Glossar
Kink-Entdeckung
Der Weg, auf dem du herausfindest, was dich anmacht, meist langsamer und weniger beängstigend, als du vorher denkst.
Was ist Kink-Entdeckung?
Kink-Entdeckung (englisch: kink discovery) ist der Prozess, in dem du deine eigenen Kinks kennenlernst und erkundest: vom ersten Verdacht, dass dich etwas erregt, bis zu dem Moment, in dem du es auszuprobieren wagst. Es ist ein Weg und kein Ziel, und verläuft bei jeder anders. Oft beginnt er Jahre, bevor jemand Worte oder Gleichgesinnte dafür findet.
| Englischer Begriff | kink discovery, kink exploration |
| Auch bekannt als | deine Kinks erkunden, kinky werden, herausfinden, was dich anmacht |
| Kategorie | Prozess innerhalb von Kink; eine Phase, kein Endpunkt |
| Nicht zu verwechseln mit | Kink-Identität: für manche das Ergebnis, nicht das Erkunden selbst |
| Beginnt oft | früh, manchmal schon vor dem fünfzehnten Lebensjahr, lange bevor es Worte dafür gibt |
| Wichtigster Punkt | Erkunden darf langsam sein, in der Fantasie, und ohne dass du irgendwo ankommen musst |
Wie Kink-Entdeckung aussieht
Kink-Entdeckung beginnt selten mit einem Entschluss. Nimm eine Frau, die als Teenager bei einer Szene in einem Film ein Kribbeln spürt, das sie nicht einordnen kann, sich ein bisschen dafür schämt und mit niemandem darüber redet. Jahre später liest sie zufällig ein Wort, das genau beschreibt, was sie damals fühlte, und merkt, dass es andere gibt. Dieses Muster ist ganz normal.

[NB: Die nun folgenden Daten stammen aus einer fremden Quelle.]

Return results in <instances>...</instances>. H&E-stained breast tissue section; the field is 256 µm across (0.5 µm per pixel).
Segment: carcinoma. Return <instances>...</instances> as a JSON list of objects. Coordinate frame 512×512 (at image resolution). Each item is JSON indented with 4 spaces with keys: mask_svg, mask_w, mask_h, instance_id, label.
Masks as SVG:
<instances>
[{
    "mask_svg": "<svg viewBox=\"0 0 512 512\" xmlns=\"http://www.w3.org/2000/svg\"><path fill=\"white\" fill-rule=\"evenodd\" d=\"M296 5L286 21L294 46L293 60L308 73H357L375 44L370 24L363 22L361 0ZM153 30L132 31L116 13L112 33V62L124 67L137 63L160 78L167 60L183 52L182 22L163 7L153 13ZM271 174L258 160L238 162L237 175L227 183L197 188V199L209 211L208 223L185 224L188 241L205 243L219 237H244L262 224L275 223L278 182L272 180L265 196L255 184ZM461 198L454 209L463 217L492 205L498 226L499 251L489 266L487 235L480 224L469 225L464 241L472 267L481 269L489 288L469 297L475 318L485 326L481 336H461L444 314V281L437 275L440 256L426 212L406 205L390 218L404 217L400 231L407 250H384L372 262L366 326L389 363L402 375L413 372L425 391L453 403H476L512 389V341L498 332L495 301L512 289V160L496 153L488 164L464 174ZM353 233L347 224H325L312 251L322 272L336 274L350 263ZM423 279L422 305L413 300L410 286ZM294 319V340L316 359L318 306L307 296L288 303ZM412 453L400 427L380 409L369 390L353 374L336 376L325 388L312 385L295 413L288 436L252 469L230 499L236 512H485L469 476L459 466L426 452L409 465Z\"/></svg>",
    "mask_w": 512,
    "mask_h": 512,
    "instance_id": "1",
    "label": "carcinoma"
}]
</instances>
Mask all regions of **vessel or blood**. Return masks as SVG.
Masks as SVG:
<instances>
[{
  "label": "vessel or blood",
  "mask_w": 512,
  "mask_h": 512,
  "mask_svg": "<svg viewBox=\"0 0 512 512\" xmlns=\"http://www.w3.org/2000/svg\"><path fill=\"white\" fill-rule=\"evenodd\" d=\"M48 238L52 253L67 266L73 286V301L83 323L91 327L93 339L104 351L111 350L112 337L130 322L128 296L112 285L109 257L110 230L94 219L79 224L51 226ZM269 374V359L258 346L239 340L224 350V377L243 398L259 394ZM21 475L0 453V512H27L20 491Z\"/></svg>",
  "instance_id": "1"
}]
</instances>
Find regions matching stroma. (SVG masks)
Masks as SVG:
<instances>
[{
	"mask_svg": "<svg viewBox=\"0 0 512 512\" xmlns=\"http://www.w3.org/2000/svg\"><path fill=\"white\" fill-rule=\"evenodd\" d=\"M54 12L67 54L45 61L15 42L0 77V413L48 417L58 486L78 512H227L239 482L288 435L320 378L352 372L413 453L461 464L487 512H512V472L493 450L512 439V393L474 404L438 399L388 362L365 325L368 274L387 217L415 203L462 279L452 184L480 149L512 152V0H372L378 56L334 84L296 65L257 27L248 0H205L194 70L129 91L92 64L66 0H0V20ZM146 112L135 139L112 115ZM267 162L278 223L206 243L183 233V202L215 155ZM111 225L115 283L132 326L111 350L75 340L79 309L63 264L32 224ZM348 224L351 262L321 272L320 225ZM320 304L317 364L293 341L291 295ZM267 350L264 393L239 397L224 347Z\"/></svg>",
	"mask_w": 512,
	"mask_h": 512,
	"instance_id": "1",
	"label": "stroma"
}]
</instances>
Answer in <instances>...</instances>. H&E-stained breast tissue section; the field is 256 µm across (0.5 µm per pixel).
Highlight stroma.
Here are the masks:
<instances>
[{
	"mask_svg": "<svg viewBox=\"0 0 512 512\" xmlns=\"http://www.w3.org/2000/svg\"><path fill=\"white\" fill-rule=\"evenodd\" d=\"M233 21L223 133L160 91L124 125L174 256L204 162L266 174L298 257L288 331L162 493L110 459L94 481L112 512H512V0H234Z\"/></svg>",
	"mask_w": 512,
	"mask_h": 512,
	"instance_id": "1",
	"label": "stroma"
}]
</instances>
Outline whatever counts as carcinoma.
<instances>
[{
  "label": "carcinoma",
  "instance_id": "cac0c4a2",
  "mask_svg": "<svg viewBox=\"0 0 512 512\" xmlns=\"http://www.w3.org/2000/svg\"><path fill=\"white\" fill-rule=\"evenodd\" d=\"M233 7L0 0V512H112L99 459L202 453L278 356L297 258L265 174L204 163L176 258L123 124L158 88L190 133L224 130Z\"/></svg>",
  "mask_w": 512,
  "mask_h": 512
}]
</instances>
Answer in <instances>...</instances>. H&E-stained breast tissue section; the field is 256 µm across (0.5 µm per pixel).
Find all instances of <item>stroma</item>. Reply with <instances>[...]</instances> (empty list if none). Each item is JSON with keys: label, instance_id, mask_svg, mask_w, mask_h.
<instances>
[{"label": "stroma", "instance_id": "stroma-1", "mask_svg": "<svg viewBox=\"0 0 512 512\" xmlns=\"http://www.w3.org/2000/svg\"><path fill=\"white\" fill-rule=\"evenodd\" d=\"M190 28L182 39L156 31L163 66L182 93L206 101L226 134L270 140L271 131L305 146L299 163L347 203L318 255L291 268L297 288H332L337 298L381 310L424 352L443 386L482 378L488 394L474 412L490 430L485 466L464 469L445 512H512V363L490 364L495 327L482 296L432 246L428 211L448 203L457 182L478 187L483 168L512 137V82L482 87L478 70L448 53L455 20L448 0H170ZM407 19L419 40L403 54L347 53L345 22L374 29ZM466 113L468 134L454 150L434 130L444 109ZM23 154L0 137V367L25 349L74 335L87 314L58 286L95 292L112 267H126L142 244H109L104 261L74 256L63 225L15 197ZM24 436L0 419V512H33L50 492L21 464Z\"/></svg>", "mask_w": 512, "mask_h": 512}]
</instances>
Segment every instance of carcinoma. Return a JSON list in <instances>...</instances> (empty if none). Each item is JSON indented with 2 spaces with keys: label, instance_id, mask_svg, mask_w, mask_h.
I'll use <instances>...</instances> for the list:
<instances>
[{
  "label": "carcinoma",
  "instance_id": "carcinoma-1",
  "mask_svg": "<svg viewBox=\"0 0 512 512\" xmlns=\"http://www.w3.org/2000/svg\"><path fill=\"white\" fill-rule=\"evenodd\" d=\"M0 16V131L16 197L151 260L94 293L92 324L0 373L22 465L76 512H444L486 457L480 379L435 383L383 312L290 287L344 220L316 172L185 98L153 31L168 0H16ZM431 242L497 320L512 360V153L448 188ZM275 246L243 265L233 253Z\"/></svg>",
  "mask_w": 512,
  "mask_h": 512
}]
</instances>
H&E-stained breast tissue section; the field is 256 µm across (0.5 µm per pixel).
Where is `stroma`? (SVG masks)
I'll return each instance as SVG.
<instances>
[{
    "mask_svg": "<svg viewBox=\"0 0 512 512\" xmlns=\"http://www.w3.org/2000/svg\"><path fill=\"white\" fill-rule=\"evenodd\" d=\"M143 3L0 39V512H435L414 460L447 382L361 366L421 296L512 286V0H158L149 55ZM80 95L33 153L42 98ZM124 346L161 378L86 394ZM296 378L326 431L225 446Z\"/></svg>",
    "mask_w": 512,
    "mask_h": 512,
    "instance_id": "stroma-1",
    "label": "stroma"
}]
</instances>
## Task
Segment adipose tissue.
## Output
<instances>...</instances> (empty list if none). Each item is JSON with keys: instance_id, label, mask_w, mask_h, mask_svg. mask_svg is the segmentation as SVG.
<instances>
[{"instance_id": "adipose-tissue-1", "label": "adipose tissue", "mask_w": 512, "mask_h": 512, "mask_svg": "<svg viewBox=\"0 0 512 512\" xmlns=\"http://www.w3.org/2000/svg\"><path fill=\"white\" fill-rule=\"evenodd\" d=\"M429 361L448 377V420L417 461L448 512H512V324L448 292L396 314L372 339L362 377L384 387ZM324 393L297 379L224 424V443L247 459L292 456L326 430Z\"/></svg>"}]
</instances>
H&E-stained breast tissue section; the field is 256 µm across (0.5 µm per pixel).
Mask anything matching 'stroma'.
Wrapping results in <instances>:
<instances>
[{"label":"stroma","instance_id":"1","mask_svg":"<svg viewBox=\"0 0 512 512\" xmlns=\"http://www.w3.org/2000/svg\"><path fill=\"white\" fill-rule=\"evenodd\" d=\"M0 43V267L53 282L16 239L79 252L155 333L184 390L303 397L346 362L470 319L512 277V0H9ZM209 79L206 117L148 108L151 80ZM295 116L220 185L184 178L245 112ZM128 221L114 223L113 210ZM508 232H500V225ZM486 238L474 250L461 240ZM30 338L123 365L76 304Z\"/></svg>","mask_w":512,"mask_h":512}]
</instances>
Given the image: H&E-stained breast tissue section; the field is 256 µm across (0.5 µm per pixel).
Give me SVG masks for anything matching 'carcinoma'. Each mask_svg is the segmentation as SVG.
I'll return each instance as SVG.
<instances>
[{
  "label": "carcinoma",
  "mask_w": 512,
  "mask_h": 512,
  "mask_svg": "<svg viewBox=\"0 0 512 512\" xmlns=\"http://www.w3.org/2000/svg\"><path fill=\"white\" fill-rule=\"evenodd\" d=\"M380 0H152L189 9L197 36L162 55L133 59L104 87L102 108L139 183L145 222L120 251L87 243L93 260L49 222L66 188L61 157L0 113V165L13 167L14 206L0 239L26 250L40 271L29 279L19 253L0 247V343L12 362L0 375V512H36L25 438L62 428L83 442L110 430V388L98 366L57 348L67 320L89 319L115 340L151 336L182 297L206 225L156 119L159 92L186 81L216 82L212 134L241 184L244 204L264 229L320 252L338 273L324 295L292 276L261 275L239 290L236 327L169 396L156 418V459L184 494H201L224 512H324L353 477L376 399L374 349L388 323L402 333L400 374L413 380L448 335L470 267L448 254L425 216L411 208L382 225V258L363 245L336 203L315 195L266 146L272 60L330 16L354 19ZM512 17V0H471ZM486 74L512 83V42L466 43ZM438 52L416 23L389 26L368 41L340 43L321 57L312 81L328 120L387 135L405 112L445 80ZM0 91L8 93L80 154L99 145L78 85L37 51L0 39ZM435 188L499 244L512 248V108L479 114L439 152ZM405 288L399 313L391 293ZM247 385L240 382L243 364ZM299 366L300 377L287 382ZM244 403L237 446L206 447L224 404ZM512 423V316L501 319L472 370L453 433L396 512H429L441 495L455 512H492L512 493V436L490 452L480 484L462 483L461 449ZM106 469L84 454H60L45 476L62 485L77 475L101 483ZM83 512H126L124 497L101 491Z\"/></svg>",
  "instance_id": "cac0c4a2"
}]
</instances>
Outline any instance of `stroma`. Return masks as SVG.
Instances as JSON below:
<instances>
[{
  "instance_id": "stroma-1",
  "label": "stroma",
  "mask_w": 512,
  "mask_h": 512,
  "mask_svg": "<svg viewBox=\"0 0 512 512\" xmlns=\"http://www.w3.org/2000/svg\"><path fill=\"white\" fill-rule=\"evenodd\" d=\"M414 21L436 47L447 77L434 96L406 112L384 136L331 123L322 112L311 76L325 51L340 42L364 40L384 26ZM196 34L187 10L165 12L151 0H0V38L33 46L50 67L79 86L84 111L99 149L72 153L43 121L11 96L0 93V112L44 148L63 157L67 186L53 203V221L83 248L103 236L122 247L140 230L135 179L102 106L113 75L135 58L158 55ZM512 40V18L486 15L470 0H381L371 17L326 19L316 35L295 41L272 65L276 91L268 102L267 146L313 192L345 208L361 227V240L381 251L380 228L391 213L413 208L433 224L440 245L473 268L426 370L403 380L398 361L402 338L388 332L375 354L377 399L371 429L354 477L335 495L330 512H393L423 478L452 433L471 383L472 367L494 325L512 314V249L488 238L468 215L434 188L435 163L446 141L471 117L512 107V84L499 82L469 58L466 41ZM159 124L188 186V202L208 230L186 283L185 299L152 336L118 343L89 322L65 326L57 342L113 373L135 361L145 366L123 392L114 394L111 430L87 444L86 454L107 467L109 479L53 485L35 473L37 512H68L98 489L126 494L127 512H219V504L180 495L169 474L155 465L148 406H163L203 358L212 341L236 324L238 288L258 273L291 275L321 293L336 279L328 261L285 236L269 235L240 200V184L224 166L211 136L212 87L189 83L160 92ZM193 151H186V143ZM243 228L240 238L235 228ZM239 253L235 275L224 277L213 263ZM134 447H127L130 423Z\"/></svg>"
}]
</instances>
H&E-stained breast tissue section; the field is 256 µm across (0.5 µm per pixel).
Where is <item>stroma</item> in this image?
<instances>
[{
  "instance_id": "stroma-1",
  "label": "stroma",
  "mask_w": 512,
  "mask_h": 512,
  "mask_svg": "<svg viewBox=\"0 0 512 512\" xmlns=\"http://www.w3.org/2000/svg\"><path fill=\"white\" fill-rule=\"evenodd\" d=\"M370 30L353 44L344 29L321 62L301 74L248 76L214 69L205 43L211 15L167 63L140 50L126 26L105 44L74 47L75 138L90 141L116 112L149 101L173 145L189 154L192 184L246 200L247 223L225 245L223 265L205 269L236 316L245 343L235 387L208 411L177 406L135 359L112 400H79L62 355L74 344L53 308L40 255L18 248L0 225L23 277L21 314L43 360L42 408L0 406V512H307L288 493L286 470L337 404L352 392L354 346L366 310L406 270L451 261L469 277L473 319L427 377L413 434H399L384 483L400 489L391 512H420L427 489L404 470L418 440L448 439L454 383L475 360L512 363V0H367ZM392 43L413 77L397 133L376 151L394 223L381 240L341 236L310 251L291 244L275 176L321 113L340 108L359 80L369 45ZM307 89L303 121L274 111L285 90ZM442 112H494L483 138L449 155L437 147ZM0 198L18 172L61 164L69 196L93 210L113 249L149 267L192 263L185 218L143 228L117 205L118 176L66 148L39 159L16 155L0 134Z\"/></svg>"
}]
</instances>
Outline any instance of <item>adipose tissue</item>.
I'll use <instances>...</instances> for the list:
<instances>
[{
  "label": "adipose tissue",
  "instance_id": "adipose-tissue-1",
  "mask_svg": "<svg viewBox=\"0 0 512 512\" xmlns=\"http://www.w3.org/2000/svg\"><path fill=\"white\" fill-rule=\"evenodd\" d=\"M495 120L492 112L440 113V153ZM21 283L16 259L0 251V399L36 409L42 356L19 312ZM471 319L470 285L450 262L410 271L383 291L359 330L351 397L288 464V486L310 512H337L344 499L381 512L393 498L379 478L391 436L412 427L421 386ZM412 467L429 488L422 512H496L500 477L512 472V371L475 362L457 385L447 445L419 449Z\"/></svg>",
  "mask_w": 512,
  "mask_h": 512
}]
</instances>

In einer Interviewstudie von Bezreh, Weinberg und Edgar gaben die meisten Teilnehmer an, dass ihre Vorliebe schon vor dem fünfzehnten Lebensjahr begann, oft gefolgt von einer Phase der Scham, gerade weil es keine beruhigenden Informationen gab. Die Entdeckung liegt dann nicht im Verlangen selbst, sondern darin, einen Namen zu finden und Menschen, die es wiedererkennen.
Wie Kink-Entdeckung verläuft
Kink-Entdeckung läuft grob über ein paar Schritte, wenn auch selten sauber der Reihe nach. Zuerst gibt es eine private Fantasie oder einen Reiz, der dir auffällt. Dann kommt das Benennen: du findest das Wort und damit die Erkenntnis, dass du nicht die Einzige bist. Danach suchen viele Menschen andere auf, in Geschichten, online oder in der Szene, um abzugleichen, was normal ist.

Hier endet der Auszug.